Trust, EUA, 2010 | Duração: 1h45 | Lançado no Brasil em 23 de Setembro de 2011, nos cinemas | Escrito por Andy Bellin e Robert Festinger | Dirigido por David Schwimmer | Com Liana Liberato, Clive Owen, Catherine Keener, Jason Clarke, Viola Davis, Chris Henry Coffey, Spencer Curnutt, Aislinn DeButc, Noah Emmerich, Olivia Wickline, Zoe Levin.

Após ganhar um computador em seu aniversário de 14 anos, a jovem Annie (Liberato) conquista um acréscimo de privacidade que permite o fortalecimento da amizade virtual que mantém com o atencioso Charlie. Carente de atenção da família e dos colegas da escola, a garota aos poucos descobre que o amigo não é completamente sincero (ele mente repetidas vezes sobre a própria idade), mas, mesmo assim, permite que o envolvimento dos dois alcance o mundo real e aceita marcar um encontro. Porém, o misto de surpresa e decepção ao descobrir que Charlie (Coffey) era na verdade um homem ainda mais velho rapidamente se dilui graças a seu papo adocicado e sedutor - e, a essa altura, constatar que o encontro termina em um motel onde um abuso ocorre não constitui uma grande surpresa. Porém, o fato acaba chegando ao conhecimento da polícia, que aciona o FBI, dando início a uma investigação que lança a mente e a vida de Annie em uma espiral de conflitos e sentimentos.

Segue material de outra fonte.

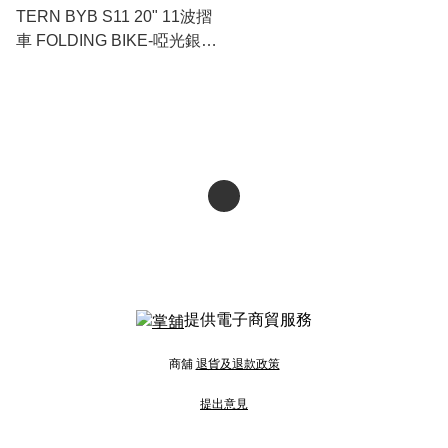
TERN BYB S11 20" 11波摺
車 FOLDING BIKE-啞光銀色
MATTE SILVER - M0
提供電子商貿服務
商舖
退貨及退款政策
提出意見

Mesmo parecendo coeso baseando-se apenas em sua sinopse, confesso que demorei a entender de que verdadeiramente se tratava Confiar. Com um cintilante letreiro imaginário piscando o termo "pedofilia" na cabeça do espectador a todo momento, o drama dirigido por David Schwimmer é iniciado com Annie alegre em sua rotina e um fundo musical alto astral, prenunciando um filme colegial que não se concretiza; mais adiante, envereda para os lados de suspense policial, mas a investigação do caso em questão permanece na superfície e sequer é concluída; ainda nessa parte, consegue gerar tensão a partir de uma cena de suspense envolvendo telefones, mas a experiência não se repete; já em outro instante, um delírio vingativo de certo personagem em uma loja de armas aposta claramente numa atmosfera de comicidade, algo assustadoramente incompatível com o tema central. Porém, só consegui de fato apreciar um pouco o filme quando relevei todas as asneiras da direção de Schwimmer e do roteiro de Andy Bellin e Robert Festinger e percebi que no drama particular da garota violentada é que se encontrava a força da produção.

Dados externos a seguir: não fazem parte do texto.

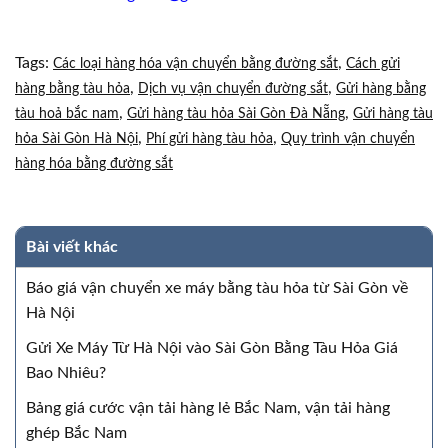
Tags:
,
Các loại hàng hóa vận chuyển bằng đường sắt
Cách gửi
,
,
hàng bằng tàu hỏa
Dịch vụ vận chuyển đường sắt
Gửi hàng bằng
,
,
tàu hoả bắc nam
Gửi hàng tàu hỏa Sài Gòn Đà Nẵng
Gửi hàng tàu
,
,
hỏa Sài Gòn Hà Nội
Phí gửi hàng tàu hỏa
Quy trình vận chuyển
hàng hóa bằng đường sắt
Bài viết khác
Báo giá vận chuyển xe máy bằng tàu hỏa từ Sài Gòn về
Hà Nội
Gửi Xe Máy Từ Hà Nội vào Sài Gòn Bằng Tàu Hỏa Giá
Bao Nhiêu?
Bảng giá cước vận tải hàng lẻ Bắc Nam, vận tải hàng
ghép Bắc Nam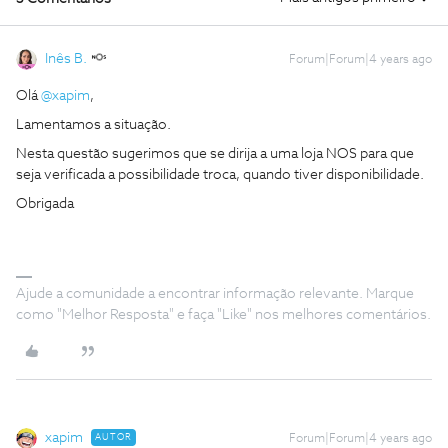
Inês B.
Forum|Forum|4 years ago
Olá
@xapim
,
Lamentamos a situação.
Nesta questão sugerimos que se dirija a uma loja NOS para que
seja verificada a possibilidade troca, quando tiver disponibilidade.
Obrigada
Ajude a comunidade a encontrar informação relevante. Marque
como "Melhor Resposta" e faça "Like" nos melhores comentários.
xapim
AUTOR
Forum|Forum|4 years ago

Por tudo isso, Confiar funcionaria muito melhor caso desse maior atenção às consequências psicológicas sofridas pela família de Annie e, especialmente, a confusão vivida pela própria garota, obrigada a lidar com conflitos muito adultos sem ter a maturidade necessária. Prova disso é o primeiro ato da projeção, que falha na tentativa de introduzir o complexo contexto que fomenta o drama do restante do filme. Repare, por exemplo, como o pai da garota, Will (Owen), profere todas suas falas com um tom irritante de espirituosidade apenas para constar que o clima e a rotina daquela família são normais e leves, ou então como age de modo atencioso e afetuoso com a filha apenas para, sem mais nem menos, ignorá-la em um instante pontual, quando surge compenetrado em seu trabalho, simplesmente para sustentar a carência de atenção que explicaria a decisão de Annie de recorrer a outros meios de obtê-la. A aproximação da garota com Charlie, por sinal, jamais alcança a naturalidade necessária, e há vários fatores envolvidos nesse problema: o pouco tempo empregado para a relação virtual e para o encontro no shopping não permitem o bom desenvolvimento do caso; a jovem Liana Liberato, eficiente em outros momentos, é basicamente prejudicada por um roteiro que exige que uma garota de 14 anos seja inacreditavelmente indefesa e ingênua, mesmo que antes tenha demonstrado o contrário (na primeira cena do filme, ela bloqueia um participante de um chat por uma simples insinuação sexual); e, por último, o ator Chris Henry Coffey permanece em cena com uma expressão que faz Charlie parecer um homem que tenta constantemente esconder sua própria psicopatia (ainda que seu olhar, meio ansioso, chegue perto de entregá-lo), o que demanda uma ingenuidade ainda maior por parte de sua vítima.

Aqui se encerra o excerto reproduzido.